Pero claro, que efectivamente la clase blanca empobrecida haya sido ninguneada de la esfera pública mientras a los WASP les va de fábula —algo extrapolable a los tories en Reino Unido con su demonización de los chavs, como señala Owen Jones—, no los equipara, como tengo la impresión que Vance hace, con la población negra —la vergonzosa y virulenta oposición al presidente Obama o al movimiento BlackLivesMatter es racismo puro—, hispana o india. Y, sobre todo, no justifica la ESTUPIDEZ supina que significa poner en la Casa Blanca a un energúmeno de la calaña de Trump, tal y como han hecho los suyos. Porque alguna lección debería haberse aprendido de la era Reagan —el «desmantelador» industrial, además de criminal de guerra—, la era y media de los Bush, en sus partes I y II —ídem de ídem—, para no volver a colocar en el poder a los siervos del gran capital o, directamente, a uno de ellos —totalmente incompetente, para más inri—.

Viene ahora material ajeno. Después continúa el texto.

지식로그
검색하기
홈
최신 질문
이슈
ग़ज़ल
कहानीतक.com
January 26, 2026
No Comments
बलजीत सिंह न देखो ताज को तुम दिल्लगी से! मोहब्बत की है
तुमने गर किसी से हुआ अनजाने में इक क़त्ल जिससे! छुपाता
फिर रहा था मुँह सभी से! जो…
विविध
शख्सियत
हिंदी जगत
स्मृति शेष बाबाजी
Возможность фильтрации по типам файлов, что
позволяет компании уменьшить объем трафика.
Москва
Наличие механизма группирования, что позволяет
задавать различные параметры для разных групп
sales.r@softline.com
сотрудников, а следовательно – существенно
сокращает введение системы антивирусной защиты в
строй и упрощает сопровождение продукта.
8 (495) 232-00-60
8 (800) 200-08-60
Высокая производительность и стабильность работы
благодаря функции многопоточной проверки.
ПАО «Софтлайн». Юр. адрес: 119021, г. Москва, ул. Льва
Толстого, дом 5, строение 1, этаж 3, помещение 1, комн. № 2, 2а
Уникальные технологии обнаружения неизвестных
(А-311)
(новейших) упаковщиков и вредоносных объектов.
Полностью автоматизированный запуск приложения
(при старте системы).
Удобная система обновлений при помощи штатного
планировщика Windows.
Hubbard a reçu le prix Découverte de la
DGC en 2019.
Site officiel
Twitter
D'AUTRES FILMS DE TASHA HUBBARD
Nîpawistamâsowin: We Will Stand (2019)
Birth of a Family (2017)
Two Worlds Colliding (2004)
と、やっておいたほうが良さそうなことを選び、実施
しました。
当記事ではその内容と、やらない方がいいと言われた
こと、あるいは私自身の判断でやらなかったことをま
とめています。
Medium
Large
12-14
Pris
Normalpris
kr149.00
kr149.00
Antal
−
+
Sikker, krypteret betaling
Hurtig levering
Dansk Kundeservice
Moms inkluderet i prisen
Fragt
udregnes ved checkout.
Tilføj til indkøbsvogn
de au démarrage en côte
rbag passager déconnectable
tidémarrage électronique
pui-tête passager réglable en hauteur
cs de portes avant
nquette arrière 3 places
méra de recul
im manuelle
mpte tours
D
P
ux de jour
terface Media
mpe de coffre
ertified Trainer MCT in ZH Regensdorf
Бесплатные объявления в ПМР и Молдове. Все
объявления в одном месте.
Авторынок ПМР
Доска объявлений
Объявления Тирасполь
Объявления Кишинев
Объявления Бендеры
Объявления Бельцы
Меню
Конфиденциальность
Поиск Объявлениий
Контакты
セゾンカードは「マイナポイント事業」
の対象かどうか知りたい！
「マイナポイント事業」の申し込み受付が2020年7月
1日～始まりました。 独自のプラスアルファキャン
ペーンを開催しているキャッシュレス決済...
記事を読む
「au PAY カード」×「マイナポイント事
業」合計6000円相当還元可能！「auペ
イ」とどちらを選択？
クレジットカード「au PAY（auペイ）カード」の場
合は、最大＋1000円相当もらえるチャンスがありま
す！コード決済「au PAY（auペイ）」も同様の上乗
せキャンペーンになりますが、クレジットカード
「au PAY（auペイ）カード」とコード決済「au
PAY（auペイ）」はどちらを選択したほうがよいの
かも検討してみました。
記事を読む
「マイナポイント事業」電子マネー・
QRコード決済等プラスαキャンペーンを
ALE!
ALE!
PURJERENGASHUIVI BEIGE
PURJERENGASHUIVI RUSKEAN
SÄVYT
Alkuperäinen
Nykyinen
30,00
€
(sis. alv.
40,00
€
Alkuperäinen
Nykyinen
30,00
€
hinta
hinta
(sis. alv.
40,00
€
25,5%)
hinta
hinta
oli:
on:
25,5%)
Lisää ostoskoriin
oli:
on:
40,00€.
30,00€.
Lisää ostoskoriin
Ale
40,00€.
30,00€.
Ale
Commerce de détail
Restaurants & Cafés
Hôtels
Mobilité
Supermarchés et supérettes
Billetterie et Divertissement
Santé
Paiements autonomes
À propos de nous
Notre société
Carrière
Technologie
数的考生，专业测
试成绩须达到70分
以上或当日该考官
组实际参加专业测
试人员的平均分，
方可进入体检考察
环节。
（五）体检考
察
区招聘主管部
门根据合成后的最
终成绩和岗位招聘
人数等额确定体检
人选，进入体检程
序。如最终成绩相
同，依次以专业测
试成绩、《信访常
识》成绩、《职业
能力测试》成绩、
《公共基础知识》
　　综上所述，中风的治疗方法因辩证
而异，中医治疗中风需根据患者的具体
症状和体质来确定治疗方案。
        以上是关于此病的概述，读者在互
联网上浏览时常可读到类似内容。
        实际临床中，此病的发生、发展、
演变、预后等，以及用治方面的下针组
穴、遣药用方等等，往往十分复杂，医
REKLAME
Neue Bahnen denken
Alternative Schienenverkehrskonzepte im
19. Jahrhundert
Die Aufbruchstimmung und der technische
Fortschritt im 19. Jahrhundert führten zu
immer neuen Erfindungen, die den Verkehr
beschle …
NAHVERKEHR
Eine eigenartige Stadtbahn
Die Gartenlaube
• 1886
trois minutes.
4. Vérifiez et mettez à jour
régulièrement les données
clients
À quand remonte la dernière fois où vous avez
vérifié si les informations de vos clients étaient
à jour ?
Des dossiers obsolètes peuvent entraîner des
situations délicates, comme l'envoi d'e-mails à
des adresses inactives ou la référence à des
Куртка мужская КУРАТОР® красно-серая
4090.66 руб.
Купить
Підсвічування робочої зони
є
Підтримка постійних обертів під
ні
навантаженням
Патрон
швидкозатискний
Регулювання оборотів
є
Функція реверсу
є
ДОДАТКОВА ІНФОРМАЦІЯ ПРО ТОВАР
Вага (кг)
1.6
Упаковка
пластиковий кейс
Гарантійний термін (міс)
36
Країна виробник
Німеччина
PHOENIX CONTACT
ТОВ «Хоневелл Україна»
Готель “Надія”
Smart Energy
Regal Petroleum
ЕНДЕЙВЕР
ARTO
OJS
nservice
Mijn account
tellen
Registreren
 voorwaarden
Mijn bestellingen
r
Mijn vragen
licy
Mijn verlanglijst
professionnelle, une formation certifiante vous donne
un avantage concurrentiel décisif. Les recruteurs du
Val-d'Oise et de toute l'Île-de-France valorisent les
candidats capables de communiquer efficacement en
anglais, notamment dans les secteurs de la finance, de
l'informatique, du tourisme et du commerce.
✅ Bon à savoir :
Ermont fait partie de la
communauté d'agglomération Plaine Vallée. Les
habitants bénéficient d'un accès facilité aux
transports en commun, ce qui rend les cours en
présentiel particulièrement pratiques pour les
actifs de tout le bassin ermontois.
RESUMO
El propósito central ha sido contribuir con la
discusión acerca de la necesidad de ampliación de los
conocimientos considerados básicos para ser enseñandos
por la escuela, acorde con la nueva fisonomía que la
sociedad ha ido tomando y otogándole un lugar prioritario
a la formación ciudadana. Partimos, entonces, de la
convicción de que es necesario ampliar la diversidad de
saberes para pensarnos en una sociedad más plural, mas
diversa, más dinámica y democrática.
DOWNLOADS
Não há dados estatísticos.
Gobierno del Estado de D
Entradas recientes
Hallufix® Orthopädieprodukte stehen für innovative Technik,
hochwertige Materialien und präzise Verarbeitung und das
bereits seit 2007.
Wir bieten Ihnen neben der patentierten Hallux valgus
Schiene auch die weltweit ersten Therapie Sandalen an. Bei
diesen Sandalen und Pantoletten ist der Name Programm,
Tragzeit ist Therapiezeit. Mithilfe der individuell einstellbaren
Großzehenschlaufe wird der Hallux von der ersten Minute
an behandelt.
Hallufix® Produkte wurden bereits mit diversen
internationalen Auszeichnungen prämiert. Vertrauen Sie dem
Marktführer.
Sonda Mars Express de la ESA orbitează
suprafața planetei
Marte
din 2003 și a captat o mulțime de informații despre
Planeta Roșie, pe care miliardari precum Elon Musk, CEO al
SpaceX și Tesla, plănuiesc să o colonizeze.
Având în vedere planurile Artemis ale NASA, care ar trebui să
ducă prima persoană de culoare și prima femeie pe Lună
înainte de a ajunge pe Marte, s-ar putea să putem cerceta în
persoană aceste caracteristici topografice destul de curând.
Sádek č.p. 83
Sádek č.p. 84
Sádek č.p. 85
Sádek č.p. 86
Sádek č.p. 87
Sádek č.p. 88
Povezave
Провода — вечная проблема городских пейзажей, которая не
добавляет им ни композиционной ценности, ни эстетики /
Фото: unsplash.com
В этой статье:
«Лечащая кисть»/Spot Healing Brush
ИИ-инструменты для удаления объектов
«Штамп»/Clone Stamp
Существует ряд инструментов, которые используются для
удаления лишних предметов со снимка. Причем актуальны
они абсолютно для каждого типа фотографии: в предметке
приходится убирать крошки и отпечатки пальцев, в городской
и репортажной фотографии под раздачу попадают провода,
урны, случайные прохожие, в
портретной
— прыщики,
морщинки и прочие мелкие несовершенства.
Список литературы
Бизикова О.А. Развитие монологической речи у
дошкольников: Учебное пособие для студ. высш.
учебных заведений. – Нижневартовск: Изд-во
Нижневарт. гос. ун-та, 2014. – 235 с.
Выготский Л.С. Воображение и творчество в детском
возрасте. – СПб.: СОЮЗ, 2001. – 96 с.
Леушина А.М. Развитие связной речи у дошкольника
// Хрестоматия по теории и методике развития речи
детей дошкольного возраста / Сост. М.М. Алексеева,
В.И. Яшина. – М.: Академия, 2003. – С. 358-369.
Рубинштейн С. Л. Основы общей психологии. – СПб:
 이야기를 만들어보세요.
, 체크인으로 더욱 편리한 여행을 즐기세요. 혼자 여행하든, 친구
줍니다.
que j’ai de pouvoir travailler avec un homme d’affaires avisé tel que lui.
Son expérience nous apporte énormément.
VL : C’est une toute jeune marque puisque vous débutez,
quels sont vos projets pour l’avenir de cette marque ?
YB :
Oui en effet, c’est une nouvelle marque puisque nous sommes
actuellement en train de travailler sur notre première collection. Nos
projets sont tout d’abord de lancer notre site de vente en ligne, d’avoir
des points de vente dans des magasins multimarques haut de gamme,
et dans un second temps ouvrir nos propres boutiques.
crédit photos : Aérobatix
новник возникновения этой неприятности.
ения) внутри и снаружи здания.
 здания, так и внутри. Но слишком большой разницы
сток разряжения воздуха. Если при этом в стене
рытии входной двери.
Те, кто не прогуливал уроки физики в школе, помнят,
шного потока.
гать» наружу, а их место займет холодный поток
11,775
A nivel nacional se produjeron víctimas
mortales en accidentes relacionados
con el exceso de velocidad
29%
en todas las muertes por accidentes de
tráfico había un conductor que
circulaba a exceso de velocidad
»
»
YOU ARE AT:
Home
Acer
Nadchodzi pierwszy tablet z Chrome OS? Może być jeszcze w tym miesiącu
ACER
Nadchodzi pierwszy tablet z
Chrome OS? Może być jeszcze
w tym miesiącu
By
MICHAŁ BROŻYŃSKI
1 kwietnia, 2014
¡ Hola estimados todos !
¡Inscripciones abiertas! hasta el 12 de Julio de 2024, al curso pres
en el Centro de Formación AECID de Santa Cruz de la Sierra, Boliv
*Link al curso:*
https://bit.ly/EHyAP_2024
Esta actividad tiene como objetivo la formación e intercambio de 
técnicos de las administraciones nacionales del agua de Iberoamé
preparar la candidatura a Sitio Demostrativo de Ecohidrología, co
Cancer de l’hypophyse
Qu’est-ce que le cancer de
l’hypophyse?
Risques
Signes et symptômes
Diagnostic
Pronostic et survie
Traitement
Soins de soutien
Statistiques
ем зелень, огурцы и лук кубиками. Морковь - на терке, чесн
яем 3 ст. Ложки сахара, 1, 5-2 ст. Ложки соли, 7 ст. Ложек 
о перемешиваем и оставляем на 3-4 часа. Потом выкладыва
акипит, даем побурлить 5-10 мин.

Es cierto, y eso le honra, que para Vance la primera responsabilidad recae en su propia gente, acomodados en su victimismo, aislamiento y resignación iracunda. Pero tampoco tengo muy claro que la solución a la cuestión sea enrocarse con la idea del self-made man, punta de lanza de la idea del sueño americano que, en definitiva representa la historia de superación encarnada por el propio Vance. Bien por él, por supuesto, pero sigue siendo una falacia orquestada por esa entronización dogmática del capitalismo que a veces parece que vaya envuelto en la bandera —esto también vale para la Unión Europea—. No, Hillbilly, una elegía rural es un libro poderoso en su narración de una historia familiar trepidante, importante para fomentar un debate a todas luces necesario y poner sobre la mesa un problema identitario gravísimo para millones de personas. Pero si existe una solución, esta no pasa por celebrar con más ahínco el próximo 4 de julio o creerse las bobadas que un esperpento metido a político tuitea. Make America great again? ¿Qué tal luchar contra la desigualdad por primera vez en vuestra historia?